### Work instruction 1:
Which user posted the forum thread on profiling, and on what date?

### Text section:
###
# Profiling



## KenpoTex (Jul 17, 2004)

Someone sent this to me, it's humorous but makes a good point.



Profiling 

--------------------------------------------------------------------------

To ensure we Americans never offend anyone - - - - particularly fanatics intent on killing us - airport screeners will not 
be allowed to profile people. They will continue random searches of 80-year-old women, little kids, airline pilots with 
proper identification, Secret Service agents who are members of the President's security detail, 85-year old 
Congressmen with metal hips, and Medal Of Honor winning former Governors. Let's pause a moment and take the 
following test.

In 1972 at the Munich Olympics, athletes were kidnapped and massacred by: 
(a) Olga Corbutt
(b) Sitting Bull
(c) Arnold Schwartzeneger
(d) Muslim male extremists mostly between the ages 17 and 40

In 1979,the U.S. embassy in Iran was taken over by:
(a) Lost Norwegians
(b) Elvis
(c) A tour bus full of 80-year-old women
(d) Muslim male extremists mostly between the ages of 17 and 40

During the 1980's a number of Americans were kidnapped in Lebanon by:
(a) John Dillinger
(b) The King of Sweden
(c) The Boy Scouts
(d) Muslim male extremists mostly between the ages of 17 and 40

In 1983, the U.S. Marine barracks in Beirut was blown up by:
(a) A pizza delivery boy
(b) Pee Wee Herman
(c) Geraldo Rivera making up for a slow news day
(d) Muslim male extremists mostly between the ages of 17 and 40.

In 1985 the cruise ship Achille Lauro was hijacked, and a 70 year old American passenger was murdered and 
thrown overboard by:
(a) The Smurfs
(b) Davy Jones
(c) The Little Mermaid
(d) Muslim male extremists mostly between the ages of 17 and 40.

In 1985 TWA flight 847 was hijacked at Athens, and a U.S. Navy diver was murdered by:
(a) Captain Kid
(b) Charles Lindberg
(c) Mother Teresa
(d) Muslim male extremists mostly between the ages of 17 and 40

In 1988, Pan Am Flight 103 was bombed by: 
(a) Scooby Doo
(b) The Tooth Fairy
(c) Butch Cassidy and The Sundance Kid who had a few sticks of dynamite left over from the train job.
###
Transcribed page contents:
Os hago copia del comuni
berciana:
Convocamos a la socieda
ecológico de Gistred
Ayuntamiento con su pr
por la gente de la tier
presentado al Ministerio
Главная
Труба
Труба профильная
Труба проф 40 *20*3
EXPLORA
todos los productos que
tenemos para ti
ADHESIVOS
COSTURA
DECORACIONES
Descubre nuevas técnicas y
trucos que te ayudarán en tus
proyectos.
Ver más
###
### Work instruction 2:
Return every line of the transcribed page contents rows without changing anything.

### Reply 1:
KenpoTex posted it on Jul 17, 2004.

### Reply 2:
Os hago copia del comuni
berciana:
Convocamos a la socieda
ecológico de Gistred
Ayuntamiento con su pr
por la gente de la tier
presentado al Ministerio
Главная
Труба
Труба профильная
Труба проф 40 *20*3
EXPLORA
todos los productos que
tenemos para ti
ADHESIVOS
COSTURA
DECORACIONES
Descubre nuevas técnicas y
trucos que te ayudarán en tus
proyectos.
Ver más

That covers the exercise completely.